04 August 2006 @ 02:54 pm
What's an "erection vessel"?

A co-worker had an ER chart with a man who had an erection vessel stuck on the head of his penis (thus eliminating the possibility that he means "cock ring") and now (well, at the time of the visit) his penis is (was) bleeding. I'm not really sure what that is. I'm picturing some sort of penis pump. A google search for "erection vessel" returns construction equipment, i.e. a vehicle used for erecting buildings, bridges, and the likes. I doubt he had a bulldozer stuck on the head of his penis.

What do you think?
11 June 2006 @ 12:49 am
Apparently, I was talking in my sleep last night... in Latin.

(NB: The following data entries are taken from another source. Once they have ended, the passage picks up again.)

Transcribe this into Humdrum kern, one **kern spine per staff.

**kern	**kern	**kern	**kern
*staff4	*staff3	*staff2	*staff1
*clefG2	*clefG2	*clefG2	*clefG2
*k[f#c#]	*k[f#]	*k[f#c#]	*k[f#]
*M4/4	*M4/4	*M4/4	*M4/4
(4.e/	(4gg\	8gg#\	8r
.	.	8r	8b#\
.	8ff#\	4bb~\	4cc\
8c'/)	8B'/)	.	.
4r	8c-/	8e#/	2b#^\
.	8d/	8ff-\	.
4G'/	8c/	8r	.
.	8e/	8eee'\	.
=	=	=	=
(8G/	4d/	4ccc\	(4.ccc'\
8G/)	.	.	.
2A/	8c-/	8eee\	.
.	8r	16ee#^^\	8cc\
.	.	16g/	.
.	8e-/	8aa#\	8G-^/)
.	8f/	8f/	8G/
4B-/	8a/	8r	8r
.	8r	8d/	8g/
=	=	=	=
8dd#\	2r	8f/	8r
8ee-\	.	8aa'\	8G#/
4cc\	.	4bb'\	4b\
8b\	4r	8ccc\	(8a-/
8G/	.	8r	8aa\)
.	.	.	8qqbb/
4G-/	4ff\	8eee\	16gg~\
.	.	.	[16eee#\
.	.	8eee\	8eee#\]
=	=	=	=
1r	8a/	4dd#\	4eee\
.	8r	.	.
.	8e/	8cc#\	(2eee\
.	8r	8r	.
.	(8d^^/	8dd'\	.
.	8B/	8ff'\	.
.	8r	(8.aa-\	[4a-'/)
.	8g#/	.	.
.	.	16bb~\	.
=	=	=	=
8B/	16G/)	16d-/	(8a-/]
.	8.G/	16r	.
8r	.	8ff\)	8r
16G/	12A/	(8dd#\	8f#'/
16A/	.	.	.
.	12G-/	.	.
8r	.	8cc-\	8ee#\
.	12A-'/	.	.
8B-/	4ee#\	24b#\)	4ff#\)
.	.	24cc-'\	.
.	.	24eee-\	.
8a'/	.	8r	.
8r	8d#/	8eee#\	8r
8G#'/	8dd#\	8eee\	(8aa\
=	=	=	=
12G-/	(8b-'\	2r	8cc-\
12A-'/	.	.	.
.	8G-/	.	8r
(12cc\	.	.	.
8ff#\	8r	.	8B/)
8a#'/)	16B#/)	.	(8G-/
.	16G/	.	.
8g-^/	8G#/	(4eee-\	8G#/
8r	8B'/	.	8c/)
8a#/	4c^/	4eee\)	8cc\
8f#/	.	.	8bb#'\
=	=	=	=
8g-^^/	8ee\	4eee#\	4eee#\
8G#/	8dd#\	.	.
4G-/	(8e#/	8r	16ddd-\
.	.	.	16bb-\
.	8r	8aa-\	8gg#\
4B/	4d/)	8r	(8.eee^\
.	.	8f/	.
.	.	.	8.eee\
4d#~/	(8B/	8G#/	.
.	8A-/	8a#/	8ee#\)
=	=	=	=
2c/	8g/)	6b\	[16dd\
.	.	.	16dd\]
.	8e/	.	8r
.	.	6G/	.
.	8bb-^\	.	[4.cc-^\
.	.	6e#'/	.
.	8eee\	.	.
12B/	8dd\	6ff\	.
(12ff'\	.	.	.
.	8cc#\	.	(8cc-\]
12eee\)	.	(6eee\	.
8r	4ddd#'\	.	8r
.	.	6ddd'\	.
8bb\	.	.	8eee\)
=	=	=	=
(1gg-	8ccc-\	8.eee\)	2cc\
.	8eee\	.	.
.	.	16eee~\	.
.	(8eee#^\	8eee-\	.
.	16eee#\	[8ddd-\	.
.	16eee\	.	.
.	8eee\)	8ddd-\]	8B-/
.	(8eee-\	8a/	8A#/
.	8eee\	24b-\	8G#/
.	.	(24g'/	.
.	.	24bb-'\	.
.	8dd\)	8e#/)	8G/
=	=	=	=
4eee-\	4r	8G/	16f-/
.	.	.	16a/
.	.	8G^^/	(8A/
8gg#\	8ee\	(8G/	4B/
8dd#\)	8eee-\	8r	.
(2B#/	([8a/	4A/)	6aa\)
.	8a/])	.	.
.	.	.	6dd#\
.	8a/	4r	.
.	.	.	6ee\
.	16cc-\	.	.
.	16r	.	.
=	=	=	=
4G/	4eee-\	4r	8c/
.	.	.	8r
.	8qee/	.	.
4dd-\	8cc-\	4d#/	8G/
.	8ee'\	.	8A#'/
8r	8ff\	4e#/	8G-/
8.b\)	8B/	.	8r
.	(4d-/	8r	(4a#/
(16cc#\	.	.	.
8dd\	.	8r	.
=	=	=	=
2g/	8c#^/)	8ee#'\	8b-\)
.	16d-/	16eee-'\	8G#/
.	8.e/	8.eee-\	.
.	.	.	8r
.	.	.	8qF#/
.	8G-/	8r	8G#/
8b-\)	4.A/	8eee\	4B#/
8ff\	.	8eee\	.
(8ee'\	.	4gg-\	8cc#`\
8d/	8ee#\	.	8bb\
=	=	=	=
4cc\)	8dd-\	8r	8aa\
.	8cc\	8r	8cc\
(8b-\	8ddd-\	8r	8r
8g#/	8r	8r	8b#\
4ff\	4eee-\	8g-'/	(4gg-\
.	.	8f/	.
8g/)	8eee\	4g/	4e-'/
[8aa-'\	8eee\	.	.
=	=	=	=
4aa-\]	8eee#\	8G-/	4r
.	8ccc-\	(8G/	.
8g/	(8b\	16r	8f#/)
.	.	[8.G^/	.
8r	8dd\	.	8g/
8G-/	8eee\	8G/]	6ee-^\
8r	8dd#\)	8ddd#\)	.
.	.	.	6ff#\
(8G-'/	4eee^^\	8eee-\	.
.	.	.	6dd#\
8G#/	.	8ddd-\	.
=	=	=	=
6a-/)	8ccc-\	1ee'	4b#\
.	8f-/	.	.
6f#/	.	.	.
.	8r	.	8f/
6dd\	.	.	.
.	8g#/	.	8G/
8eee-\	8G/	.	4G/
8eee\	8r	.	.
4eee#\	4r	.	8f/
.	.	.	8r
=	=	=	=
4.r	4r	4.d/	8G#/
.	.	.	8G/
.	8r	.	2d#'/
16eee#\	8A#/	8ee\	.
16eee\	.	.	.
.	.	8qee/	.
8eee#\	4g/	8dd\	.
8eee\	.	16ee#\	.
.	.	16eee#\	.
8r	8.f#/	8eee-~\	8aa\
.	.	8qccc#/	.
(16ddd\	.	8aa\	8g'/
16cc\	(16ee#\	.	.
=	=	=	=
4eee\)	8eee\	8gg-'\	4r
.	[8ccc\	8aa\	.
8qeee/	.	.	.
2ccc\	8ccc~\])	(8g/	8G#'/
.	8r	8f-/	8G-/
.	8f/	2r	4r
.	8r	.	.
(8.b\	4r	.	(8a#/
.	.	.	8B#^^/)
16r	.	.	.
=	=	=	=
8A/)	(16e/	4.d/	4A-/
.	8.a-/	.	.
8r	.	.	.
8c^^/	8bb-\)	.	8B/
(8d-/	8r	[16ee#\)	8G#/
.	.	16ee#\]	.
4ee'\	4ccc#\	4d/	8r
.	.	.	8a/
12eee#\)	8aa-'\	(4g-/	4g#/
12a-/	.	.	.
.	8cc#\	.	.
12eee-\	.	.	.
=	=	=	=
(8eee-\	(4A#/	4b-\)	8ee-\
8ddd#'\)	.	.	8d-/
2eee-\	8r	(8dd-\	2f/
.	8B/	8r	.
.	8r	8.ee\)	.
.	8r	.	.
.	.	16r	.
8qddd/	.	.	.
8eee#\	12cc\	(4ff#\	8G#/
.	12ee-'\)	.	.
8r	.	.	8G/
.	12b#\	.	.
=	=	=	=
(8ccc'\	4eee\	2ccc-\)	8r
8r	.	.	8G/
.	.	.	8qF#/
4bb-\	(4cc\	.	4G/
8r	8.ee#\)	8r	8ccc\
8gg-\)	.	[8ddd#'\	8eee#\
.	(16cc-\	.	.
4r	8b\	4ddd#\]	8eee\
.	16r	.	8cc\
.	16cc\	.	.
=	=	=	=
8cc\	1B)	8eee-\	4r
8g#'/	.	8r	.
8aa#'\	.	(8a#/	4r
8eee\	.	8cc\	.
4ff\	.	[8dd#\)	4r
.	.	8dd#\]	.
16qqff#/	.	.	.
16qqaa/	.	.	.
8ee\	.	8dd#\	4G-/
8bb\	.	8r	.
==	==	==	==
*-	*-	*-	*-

And I was counting by fours up to 60, at which point I returned to babbling in Latin, then counted by fours from 60 to 140. I also did prime numbers. Repeatedly.
31 May 2006 @ 03:06 pm
"I kept imagining different ways we could just politely edge our ways out of the conversation -- wear a tee shirt, perhaps, that said on one side, YOU CAN KILL ME, and on the other BUT YOU CAN'T IMPRESS ME."
21 October 2004 @ 07:26 pm
No, I will not look away in order to make it more comfortable for you to beat your child in public.